The gift is taxable only in the hands of the recipient
It’s not just incomes earned as salary, or through business, profession, property, or by way of capital gains that are taxable. Even some gifts are taxed, provided the value is above 50,000 during the year. Gift tax was first introduced in 1958, then abolished in 1998, but reintroduced in 2004 (effective from assessment year 2005-06).
At present, gift tax is covered under section 56(2) of the Income Tax Act, 1961. The Act provides that any gift received in excess of 50,000 in form of cash, demand draft, cheque or specified assets by an individual or Hindu undivided family (HUF) is taxable under the income tax head ‘income from other sources’. If the value exceeds 50,000, the whole amount is taxed. For instance, if your friend gave you a gift worth 40,000, you need not bother about tax. But if you get another gift, from the same person or someone else, with a value more than 11,000, the whole amount, i.e., 51,000, will be taxable.
Remember that the tax applies not only to gifts received in cash, but also to those received in kind, such as immovable property (including land or building) and specified movable property, such as jewellery, paintings, shares, debentures, bullion, archaeological collections, and so on. The gift is taxable only in the hands of the recipient.
Any sum or property received, at any point of time, from certain relatives, are exempt from income tax. According to the Act, these are your spouse (husband or wife), brothers, sisters, brothers in-law, sisters in-law, parents, parents in-law, any lineal ascendants or descendants of the individual or spouse, and brothers or sisters of parents of individual or spouse.

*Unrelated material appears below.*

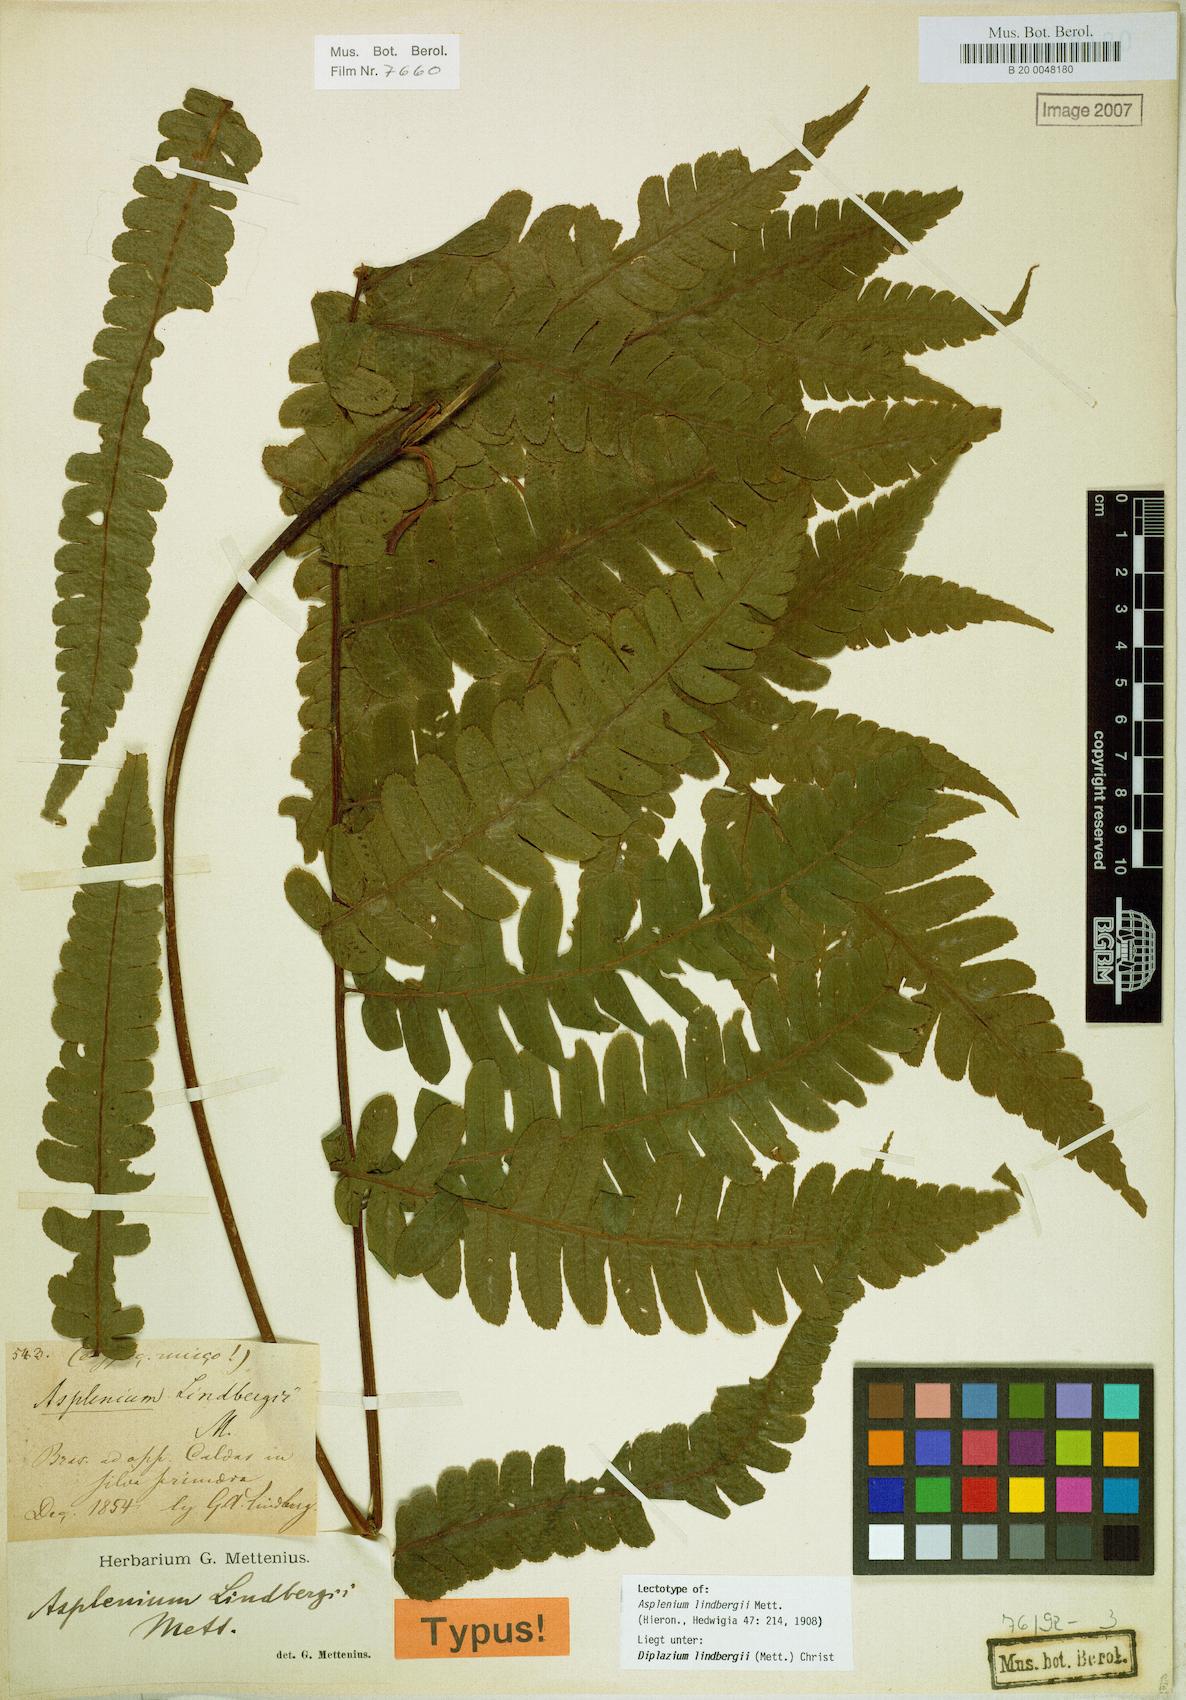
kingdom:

Apart from gifts received from relatives for whatever reason, gifts received on marriage are also exempt from tax. In addition to this, any amount received under a Will or inheritance is also exempt. Any sum of money or property received in contemplation of death is also exempt. Then, any gift received from a local authority, fund, foundation, university or other education institution, hospital, trust or charitable institution is also exempt.
What should you do?
Gifts received in the form of cash or cheque do not necessarily have to be executed through a gift deed. A simple note on a sheet of paper mentioning the details would work. However, gifting of movable property is required to be executed on stamp paper (can be of a nominal value), which then has to be notarized.
If the gift is an immovable property, it has to be backed by a registered gift deed. Not doing so means the ‘transfer’ will not have legal sanctity and the property title cannot be passed to the receiver. So, if you are being gifted, say, a house or a plot, it’s better to get a gift deed executed and registered in your favour. Doing so makes you the legal owner of the property, provides you the right of possession and the right to transfer the ownership.